Да, удивительное дело, я стала частью этого коллектива. Я к тому времени уже отчетливо осознавала себя законченной индивидуалисткой, мне неприятно само слово «коллектив» – оно мне кажется похожим то ли на неудачно свернувшуюся в кольцо сороконожку, то ли на гвоздь с загнутым в крючок острием. Мне и слово «причастность», столь девальвировавшее за последние десятилетия, не по душе. «Частность» куда милее. Не хочу я быть причастной ни к великому, ни к малому делу, ни к толпе добывателей, ни к толпе продавателей, ни к толпе телезрителей. Конечно, моего желания чаще всего и не спрашивают. Без всякого вмешательства моей воли, я причастна к роду человеческому, к своему еврейскому племени, к своему веку. А по собственной воле я хочу быть причастна только к своим родным и немногим близким друзьям. Но вот в этот случайный коллектив вошла без сопротивления. Единственный, наверное, раз в жизни. Тут и узнала, что и «причастность» бывает иногда хороша. Очень редко, правда, а мне крупно повезло. Наша разрозненная группка, со всеми своими склоками и разборками, в общежитии и совместной работе сплотилась в некое целое, которое в главном оказалось честным, благородным и высоконравственным. Большая редкость. За что и пострадало – впрочем, лишь слегка. Но об этом позже.

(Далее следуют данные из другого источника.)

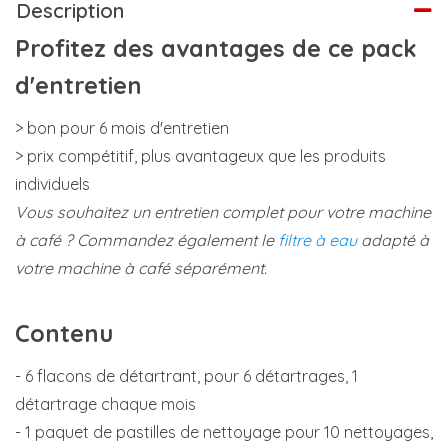
Description
Profitez des avantages de ce pack
d'entretien
> bon pour 6 mois d'entretien
> prix compétitif, plus avantageux que les produits
individuels
Vous souhaitez un entretien complet pour votre machine
à café ? Commandez également le
filtre à eau
adapté à
votre machine à café séparément.
Contenu
- 6 flacons de détartrant, pour 6 détartrages, 1
détartrage chaque mois
- 1 paquet de pastilles de nettoyage pour 10 nettoyages,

Итак, нужный социальный порядок был установлен и продержался до самого конца, все три летних месяца, пока мы пробыли на целине. Нам выдали армейскую палатку, огромную, на шестьдесят человек. И оставили нас посреди чистого поля. Ну, может, не совсем чистого. Стояли там реденькие ряды чахлых колосков, которые мы немедленно вытоптали, расставляя палатку. Вокруг, куда ни глянь, горизонт был невообразимо далеко. Метрах в пятистах стоял колок, небольшая лесная полоска, а перед ней совсем уже крошечный пруд, высыхавший прямо у нас на глазах. И то и другое хорошо послужило нам, особенно в первые дни.
Кое-какая еда у нас была припасена. Не много – десятка три банок консервов, несколько килограммов пшена, перловки и лапши, сколько-то муки, мешок картошки. На двадцать пять человек раз-другой перекусить. Денег, разумеется, ни у кого не было, но мы не слишком беспокоились: деньги были обещаны, как только мы начнем работать. А пока передвижное сельпо будет давать нам продукты в кредит.
Мы сложили очаг, наварили пшена, разогрели консервы, как следует наелись и пошли устраиваться в нашей просторной палатке. И даже не подозревали, что на ближайшие две недели как следует наедаемся обычной едой в последний раз.
Для начала нас поставили на легкую, простую работу. Привезли на ток и велели лопатить зерно. Зерно лежало длинными валами прямо на земле и выглядело готовым к помолу. Чего его «лопатить»? Грузить, что ли, куда-то? Вроде некуда, зернохранилища нигде поблизости не видать. Я сунула руку в ближайшую кучку и тут же выдернула ее с воплем. Внутри было обжигающе горячо. Из кучки потекла еле заметная струйка дыма. Сразу стало ясно, для чего лопатить. Элеватор имелся только в Кустанае. Грузовиков для перевозки не хватало. Невысушенное зерно лежало на земле по три-четыре дня, а то и неделю. Температура в сырой глубине потихоньку поднимается, зерно начинает тлеть. Если его не трогать, запросто может сгореть.